プーチンが不法滞在に厳しい姿勢

タス通信撮影

タス通信撮影

ウラジーミル・プーチン大統領は、連邦法「ロシア連邦国民のロシア連邦内における移動の自由、居所および住所を選択する権利について」に対する修正案を、下院(国家会議)に提出した。違反者には刑事責任を問うとする、新しい文言が加えられている。

 ロシア人とロシアを訪れる外国人に対する、厳しい決まりが修正案で提案されている。悪質な違反が認められた場合は、違反した外国人本人ではなく、違法滞在が行われた住宅の所有者が刑務所に送還される。

「高い技能資格のある外国人」は優遇 

「高い技能資格のある専門家」とは

 出入国管理・移民関連法は、外国人を高い技能資格のある専門家(VKS)とそれ以外という2つのカテゴリーにわけている。
 VKSに該当するのは、年収200万ルーブル(約600万円)以上の人。一時的に居住する地で、入国から90日以内に住民登録を行わなければならない。居住権はほぼ自動的に得ることができる。
 それ以外の外国人は入国から7日以内に住民登録を行い、ロシア語能力試験を受験し、永住権を得るために多くの書類を提出しなければならない。
 外国人が登録住所以外で生活していた場合、モスクワとサンクトペテルブルクで3000ルーブルから5000ルーブル(約9000円から1万5000円)、その他のロシア国内各地で2000ルーブルから3000ルーブル(約6000円から9000円)の罰金を支払わなければならない。
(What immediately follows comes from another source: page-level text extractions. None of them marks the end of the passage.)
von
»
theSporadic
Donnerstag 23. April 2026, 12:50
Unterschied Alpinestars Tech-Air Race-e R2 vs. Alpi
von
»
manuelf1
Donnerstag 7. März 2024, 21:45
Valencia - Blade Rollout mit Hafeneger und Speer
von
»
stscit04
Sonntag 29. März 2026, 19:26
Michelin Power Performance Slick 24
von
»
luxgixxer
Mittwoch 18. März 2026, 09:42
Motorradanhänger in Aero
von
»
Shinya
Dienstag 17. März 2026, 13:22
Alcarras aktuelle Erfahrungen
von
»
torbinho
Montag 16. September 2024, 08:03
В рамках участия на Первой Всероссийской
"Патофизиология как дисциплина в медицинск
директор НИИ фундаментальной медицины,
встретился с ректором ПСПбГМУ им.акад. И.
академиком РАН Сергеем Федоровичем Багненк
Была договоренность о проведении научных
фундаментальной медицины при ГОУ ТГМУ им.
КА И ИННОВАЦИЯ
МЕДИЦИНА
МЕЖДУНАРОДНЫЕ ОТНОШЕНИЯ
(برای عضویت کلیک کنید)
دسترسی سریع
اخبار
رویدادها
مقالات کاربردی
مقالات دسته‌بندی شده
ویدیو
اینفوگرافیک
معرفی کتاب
 ロシア人や高い技能資格のある外国人専門家が住所を変更する場合は90日以内、資格のない外国人は7日以内に住民・住所変更登録を行わなければならない。登録を行わずに滞在した場合、モスクワとサンクトペテルブルクで3000ルーブルから5000ルーブル(約9000円から1万5000円)、その他のロシア国内各地で2000ルーブルから3000ルーブル(約6000円から9000円)の罰金が徴集される。

 また、不法滞在の行われた住宅の所有者に、初めて責任が問われるようになる。個人所有者には最大7000ルーブル(約2万円)、法人所有者には最大80万ルーブル(約240万円)が罰金として課せられるだけでなく、悪質な違反があった場合には、刑事責任が問われ、最大3年の禁固刑が科される。この修正の説明書きには、何よりも住宅所有者による権利悪用の横行を防止するためだと記されている。

実効性に疑問の声も 

 ロシア連邦移民局はこの修正案を支持しているものの、これを完全に実施できるかについては疑問を示している。コンスタンチン・ロモダノフスキー局長は「コメルサント」紙に、この法案をずっと待っていたことを明かしながらも、「50%できれば上々」と話した。既存の登録システムでは、完全に現状を管理しきれないという。

 「ヤコヴレフ&パートナー」社の上級法律家であるアントン・アレクセーエフ氏は、外国からの移住者について、ここ数年見られるある傾向について話した。それによると、政府は高い技能資格のある専門家の入国や居住の規定を簡易化し、その他の外国人に対しては厳格化しているという。また、ロシアに一時滞在または定住する外国人にとって、「高い技能資格のある専門家(VKS)」とは特別な法的立場であることも説明した。

ここに振りわけられる基準は単純で、200万ルーブル(約600万円)以上の年収がある専門家ならばVKSと認められる。認定されれば住民登録に90日の猶予が与えられ、さらに最小限の書類手続きで永住権が与えられるなど、極めて簡単な規定が適用される。

 「このような対応の違いは、高い技能資格のある外国人専門家を積極的に受け入れ、それ以外の外国人をあまり受け入れたくないという、ロシアの考え方を明確に示している。年収200万ルーブル以下の外国人に対しては、ロシア語能力試験の受験を義務づけたり、永住許可の手続きを難しくしたりしていたが、これからは滞在場所の登録も厳しくする」とアレクセーエフ氏は説明した。